愛ちゃんに怒られた後、その日の出来事を母親に話した。初めて色が見える話をしたのだ。

 私の言葉を聞いたあと、母親の体を取り巻く緑色は、くすんだ。

『ウソでしょ?』
 母親は、笑いながら言うので、
『本当だよ? お母さんには見えないの?』
 真面目な顔をして答えた。

 すると、母親の体を取り巻く色は、炎のように燃え上がり、大きく長く揺らめいた。

『お母さん?』

 心配になって問いかけると、その色は深く沈んだ色合いに変わり、ぐねぐねと母の体に巻き付いた。心配と困惑と恐れ、全ての感情が入り混じっている。その色は消えることはなく、浅黒く変化していく。

『ごめんね。ちょっと……休ませてもらってもいいかしら?』
『うん……』

 その日から母親の顔色や体調は、母親を取り巻く色と同じく、どんどん悪くなっていった。

 ――私のせいだ。と思った。

 私が母親を苦しめているのだ。

 どうしていいかわからなかった小学校五年生の夏、私は一人で祖母のところへ行きたいと言った。

 そして、柔らかな桜色をまとった祖母は、揺らめきも陰りもみせずに、小さな私を迎え入れてくれた。

 そんな祖母がアルバイトさんに選んだ人、三ツ井颯也さんには、出会った時から色が見えなかった。

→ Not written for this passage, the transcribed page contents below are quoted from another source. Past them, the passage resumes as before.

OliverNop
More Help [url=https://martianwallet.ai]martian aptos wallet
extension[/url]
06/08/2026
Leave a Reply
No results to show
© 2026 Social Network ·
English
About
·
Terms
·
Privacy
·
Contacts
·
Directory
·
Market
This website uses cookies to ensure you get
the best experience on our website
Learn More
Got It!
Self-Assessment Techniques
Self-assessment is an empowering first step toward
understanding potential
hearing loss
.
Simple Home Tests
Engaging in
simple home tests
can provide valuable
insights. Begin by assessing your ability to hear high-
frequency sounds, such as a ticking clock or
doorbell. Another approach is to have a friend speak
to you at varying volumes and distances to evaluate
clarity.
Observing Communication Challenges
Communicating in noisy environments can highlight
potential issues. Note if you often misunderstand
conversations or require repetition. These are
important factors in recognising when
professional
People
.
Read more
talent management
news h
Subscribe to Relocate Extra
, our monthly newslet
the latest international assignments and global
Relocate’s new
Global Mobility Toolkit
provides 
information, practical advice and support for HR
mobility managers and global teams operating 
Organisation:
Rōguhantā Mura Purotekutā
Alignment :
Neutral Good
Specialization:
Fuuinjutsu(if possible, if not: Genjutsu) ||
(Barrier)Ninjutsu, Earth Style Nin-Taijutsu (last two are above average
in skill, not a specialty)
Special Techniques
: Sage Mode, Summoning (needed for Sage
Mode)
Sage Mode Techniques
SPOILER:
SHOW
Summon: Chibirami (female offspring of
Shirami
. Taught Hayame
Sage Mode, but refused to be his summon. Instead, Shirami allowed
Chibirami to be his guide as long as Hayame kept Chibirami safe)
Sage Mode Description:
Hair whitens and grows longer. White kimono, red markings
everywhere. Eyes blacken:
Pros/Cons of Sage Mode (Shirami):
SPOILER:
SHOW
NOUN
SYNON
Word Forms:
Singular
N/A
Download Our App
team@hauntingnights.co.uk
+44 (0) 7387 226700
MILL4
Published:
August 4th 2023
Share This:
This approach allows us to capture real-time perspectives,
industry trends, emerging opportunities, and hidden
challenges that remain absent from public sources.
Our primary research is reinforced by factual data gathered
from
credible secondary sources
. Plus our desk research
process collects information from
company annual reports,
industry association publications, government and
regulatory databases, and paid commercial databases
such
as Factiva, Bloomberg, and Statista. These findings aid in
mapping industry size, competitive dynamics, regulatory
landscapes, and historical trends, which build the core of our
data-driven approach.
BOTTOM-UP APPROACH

 もしかしたら、”透明色”という色を身につけているのかもしれないけれど、色が見えない人と出会ったのは初めてで。私はすぐ彼になついた。
 大きな手のひらで何度も頭を撫でてもらった。一緒に遊んでもらい、たくさんわがままを言った夏だった。

 そして、もうすぐその楽しかった夏休みが終わってしまうと思ったあの夜、私は彼に悩みを打ち明けたくなったのだ。